Best of luck to anyone who thinks that’s the right question. This argument— and others using this very common structure—is built on so many assumptions that I can choose from a multitude of assumptions in forming a correct answer here. Even if you correctly ID an assumption, you have absolutely no reason to believe that it is “the” assumption I will use to craft the correct answer.
But let’s try some prompts:
(A) The ancient Egyptians did not have the technology to perfectly identify due north.
(B) No geological process exists which might have caused the original alignment of the Pyramid to have shifted.
(C) At the time it was built, there existed an alien species with sufficient technological means to have built the Pyramid.
(A) looks really attractive. It raises some interesting points. Let’s explore it and subject it to scrutiny:
One possible problem is that, I suppose, the alignment could be coincidence. I’m not 100% sure on this math, but I think there is a 1 in 1350 chance that a randomly built pyramid would be exactly 1/15th a degree from due north. Whatever the odds, it’s a long shot but it’s not nothing.
Looking closer, the word “perfectly” is also a problem here. Since the Pyramid is not perfectly aligned, they wouldn’t have needed perfect technology to accomplish what they did.
Furthermore, this is specifying that Egyptians didn’t have the technology. Maybe the Assyrians did and a visiting engineer assisted them with the alignment without giving away the secret. Assyrians were humans.
So I think this actually is not necessary. It initially looked promising (and likely aligned with many prephrases), but when following through and exerting it to a little scrutiny, we encounter a number of problems.
With (B) I’m not entirely sure what’s going on. Would a possible geological force tend to move the Pyramid towards due north? It doesn’t say that, so I’m not sure how this would introduce an alternative. Also, how much would this shift be? A 1/15th a degree shift could have budged it off perfect due north which may make our conclusion more likely. And even if this process exists, did it actually work in Giza to shift the alignment of the Pyramid? And in any case what does this have to do with who built it? I don’t really know what this does, tbh, so I’m just going to move on.
(C) Well that’s interesting. We don’t know if alien life exists at all. And if it does exist, we don’t know if it would be technologically advanced. So what if no alien species exists which could have built the pyramids at all, much less in near perfect alignment? Do we need for such a species to exist to conclude that such a species built the Pyramid? Yes. I can’t think of any workarounds to this one. It holds up. For aliens to have built the Great Pyramid of Giza, there must have existed aliens who were capable of having built the Great Pyramid of Giza at the time it was built.

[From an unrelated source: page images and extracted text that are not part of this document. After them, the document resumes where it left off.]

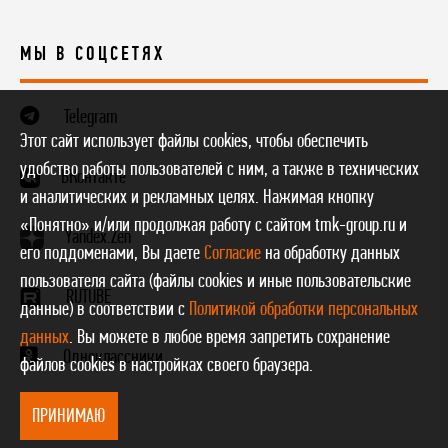
МЫ В СОЦСЕТЯХ
Telegram
Этот сайт использует файлы cookies, чтобы обеспечить
удобство работы пользователей с ним, а также в технических
ВКонтакте
и аналитических и рекламных целях. Нажимая кнопку
«Понятно» и/или продолжая работу с сайтом tmk-group.ru и
Yandex.Zen
его поддоменами, Вы даете
Согласие
на обработку данных
пользователя сайта (файлы cookies и иные пользовательские
RUTUBE
данные) в соответствии с
Политикой обработки персональных
данных
. Вы можете в любое время запретить сохранение
Одноклассники
файлов cookies в настройках своего браузера.
ПРИНИМАЮ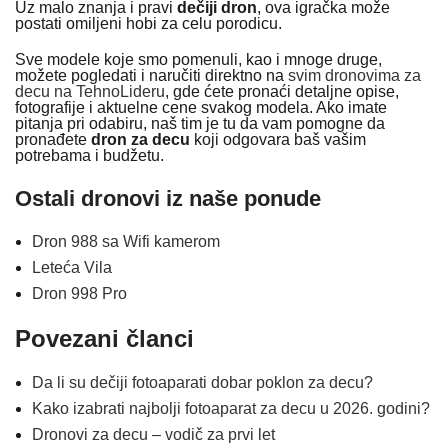
Uz malo znanja i pravi
dečiji dron
, ova igračka može
postati omiljeni hobi za celu porodicu.
Sve modele koje smo pomenuli, kao i mnoge druge,
možete pogledati i naručiti direktno na
svim dronovima za
decu na TehnoLideru
, gde ćete pronaći detaljne opise,
fotografije i aktuelne cene svakog modela. Ako imate
pitanja pri odabiru, naš tim je tu da vam pomogne da
pronađete
dron za decu
koji odgovara baš vašim
potrebama i budžetu.
Ostali dronovi iz naše ponude
Dron 988 sa Wifi kamerom
Leteća Vila
Dron 998 Pro
Povezani članci
Da li su dečiji fotoaparati dobar poklon za decu?
Kako izabrati najbolji fotoaparat za decu u 2026. godini?
Dronovi za decu – vodič za prvi let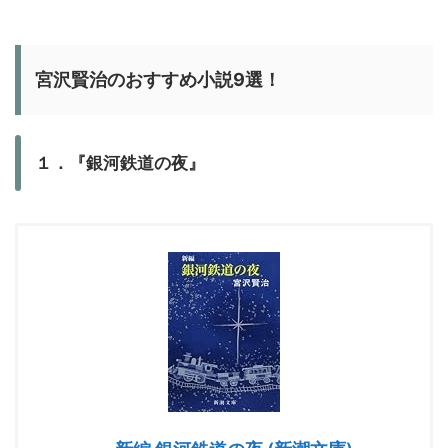
宮沢賢治のおすすめ小説9選！
１．『銀河鉄道の夜』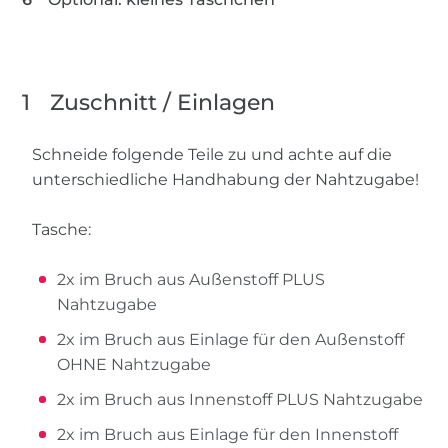
1
Zuschnitt / Einlagen
Schneide folgende Teile zu und achte auf die
unterschiedliche Handhabung der Nahtzugabe!
Tasche:
2x im Bruch aus Außenstoff PLUS
Nahtzugabe
2x im Bruch aus Einlage für den Außenstoff
OHNE Nahtzugabe
2x im Bruch aus Innenstoff PLUS Nahtzugabe
2x im Bruch aus Einlage für den Innenstoff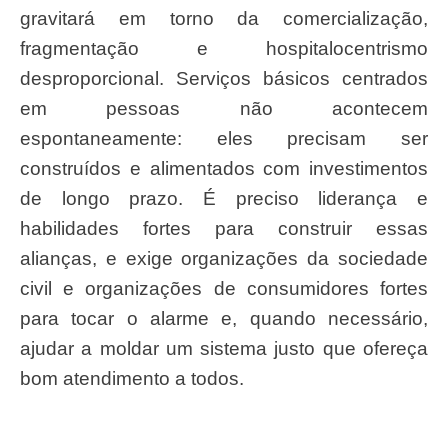
gravitará em torno da comercialização,
fragmentação e hospitalocentrismo
desproporcional. Serviços básicos centrados
em pessoas não acontecem
espontaneamente: eles precisam ser
construídos e alimentados com investimentos
de longo prazo. É preciso liderança e
habilidades fortes para construir essas
alianças, e exige organizações da sociedade
civil e organizações de consumidores fortes
para tocar o alarme e, quando necessário,
ajudar a moldar um sistema justo que ofereça
bom atendimento a todos.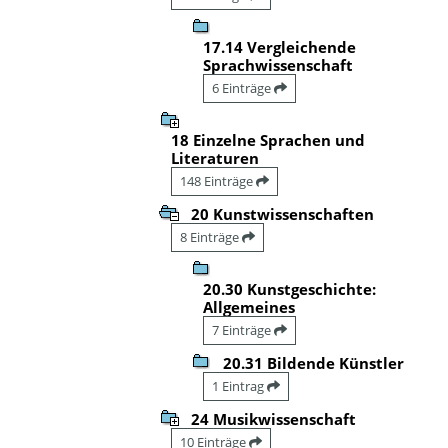
17.14 Vergleichende
Sprachwissenschaft
6 Einträge
18 Einzelne Sprachen und
Literaturen
148 Einträge
20 Kunstwissenschaften
8 Einträge
20.30 Kunstgeschichte:
Allgemeines
7 Einträge
20.31 Bildende Künstler
1 Eintrag
24 Musikwissenschaft
10 Einträge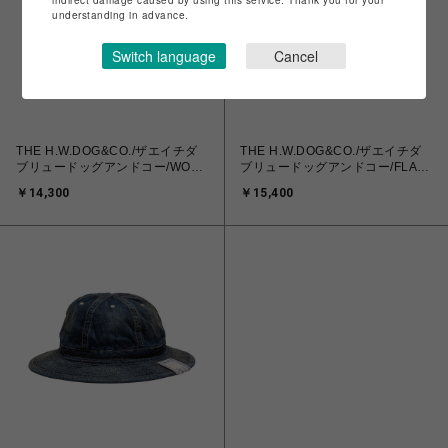
understanding in advance.
Switch language
Cancel
THE H.W.DOG&CO./ザエイチダ
THE H.W.DOG&CO./ザエイチダ
ブリュードッグアンドコー/WOOL
ブリュードッグアンドコー/FLAG
NEWS PAPER CAP
HAT
￥14,300
￥15,400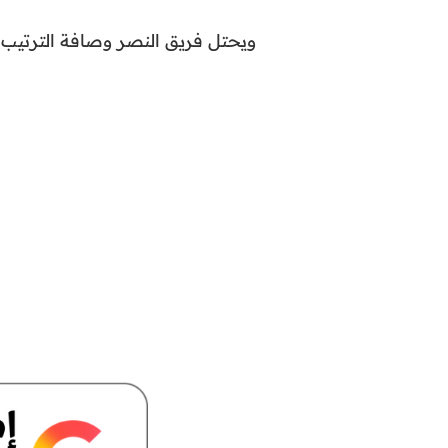
ويحتل فريق النصر وصافة الترتيب 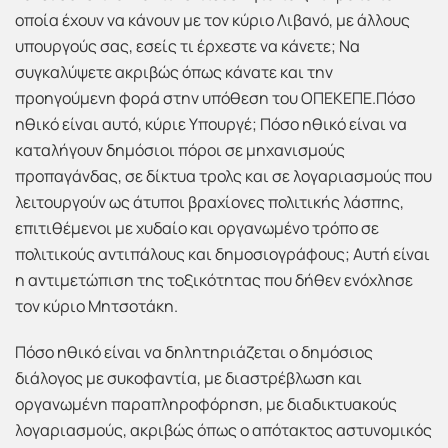
οποία έχουν να κάνουν με τον κύριο Λιβανό, με άλλους
υπουργούς σας, εσείς τι έρχεστε να κάνετε; Να
συγκαλύψετε ακριβώς όπως κάνατε και την
προηγούμενη φορά στην υπόθεση του ΟΠΕΚΕΠΕ.Πόσο
ηθικό είναι αυτό, κύριε Υπουργέ; Πόσο ηθικό είναι να
καταλήγουν δημόσιοι πόροι σε μηχανισμούς
προπαγάνδας, σε δίκτυα τρολς και σε λογαριασμούς που
λειτουργούν ως άτυποι βραχίονες πολιτικής λάσπης,
επιτιθέμενοι με χυδαίο και οργανωμένο τρόπο σε
πολιτικούς αντιπάλους και δημοσιογράφους; Αυτή είναι
η αντιμετώπιση της τοξικότητας που δήθεν ενόχλησε
τον κύριο Μητσοτάκη.
Πόσο ηθικό είναι να δηλητηριάζεται ο δημόσιος
διάλογος με συκοφαντία, με διαστρέβλωση και
οργανωμένη παραπληροφόρηση, με διαδικτυακούς
λογαριασμούς, ακριβώς όπως ο απότακτος αστυνομικός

I went way further into this than I started out intending to go, haha. The tl;dr point is that if you can’t come with “the” assumption, that’s not necessarily a problem. The problem may be more with the question you’re asking. The test gives you five options in the form of answer choices. Using the answers as prompts directs your work with much greater precision than just trying to find the assumption. Precise work is better than vague, general work. If the test writers give you tools, use them!